The Week in Quotes

The Week in Quotes

Who said what in and around the badminton world over the past week?


“It’s always nice, he has this freestyle of playing, jumping everywhere and having crazy shots. It’s a lot of fun.”

Christo Popov enjoys battles with Loh Kean Yew.

“It’s like fantasy beating these higher-ranked players. When I saw the draw, I didn’t think I’d win two matches.”

Chia Hao Lee after defeating Viktor Axelsen and Lee Zii Jia on successive days.

“I’d like to think of myself as an annoying player. And I proved that with some good control and not just headless running around. I was quite methodical about my annoyance.”

Kirsty Gilmour after almost beating Akane Yamaguchi in the second round.

“The biggest motivation, we must create ourselves. Although there are many challenges to get through, just try. There will come a day where you get the rewards.”

Goh Jin Wei following her quarterfinal win over Han Yue, her first over a top 10 player in four and a half years.

“If we keep thinking about the past, it will affect our current performances.”

Lee Yang wants to move on from the Tokyo 2020 Olympic gold.

“That’s crazy. That’s brand-new information.”

Anders Skaarup Rasmussen after learning Denmark had not won men’s doubles for 38 years.

“We surprised ourselves by winning our first tournament together. Maybe it’s the beginners’ luck but we also prepared well for this tournament.”

Wei Ya Xin, mixed doubles champion with Guo Xin Wa.

“It was such a tough match.

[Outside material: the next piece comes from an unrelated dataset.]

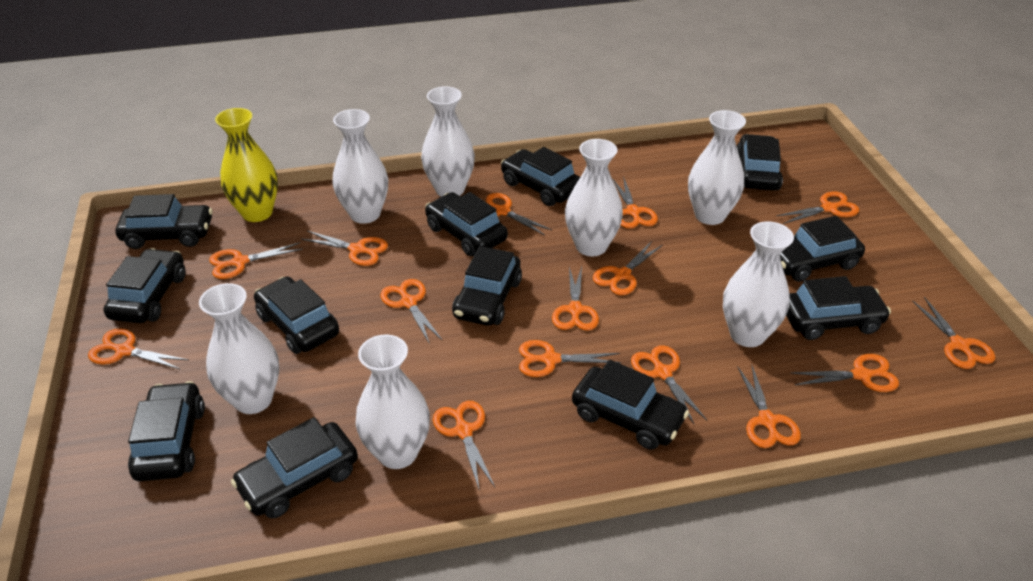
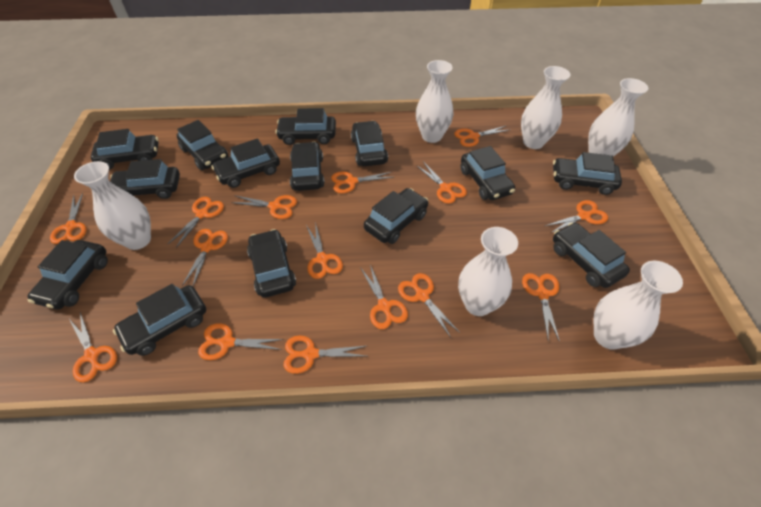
black car: 12 -> 14
white vase: 7 -> 6
yellow vase: 1 -> 0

Kenta (Nishimoto) played well and never gave up but neither did I.”

Men’s singles winner Jonatan Christie.


“We’ve never done it and Anu makes that feat a possibility.”

Badminton Federation of Nigeria President Francis Orbia believes Anuoluwapo Juwon Opeyori can become the first player from the country to qualify for back-to-back Olympics.

“I was one of the youngest athletes and mostly stayed in the shadows. This time I’m going in with a strong track record of success. That’s the big difference.”

An Se Young on what has changed since her Asian Games debut in 2018.

“Everyone has to retire one day. I haven’t set any deadline. As a sportsperson, it’s my duty to try because I love the game.”

Saina Nehwal not done with playing just yet.

“My legs were very tired and it felt like I was going to cramp. Thankfully, I have my wife to help me with massages.”

Singapore’s 66-year-old Kon Fai Foo after becoming his nation’s first senior world champion.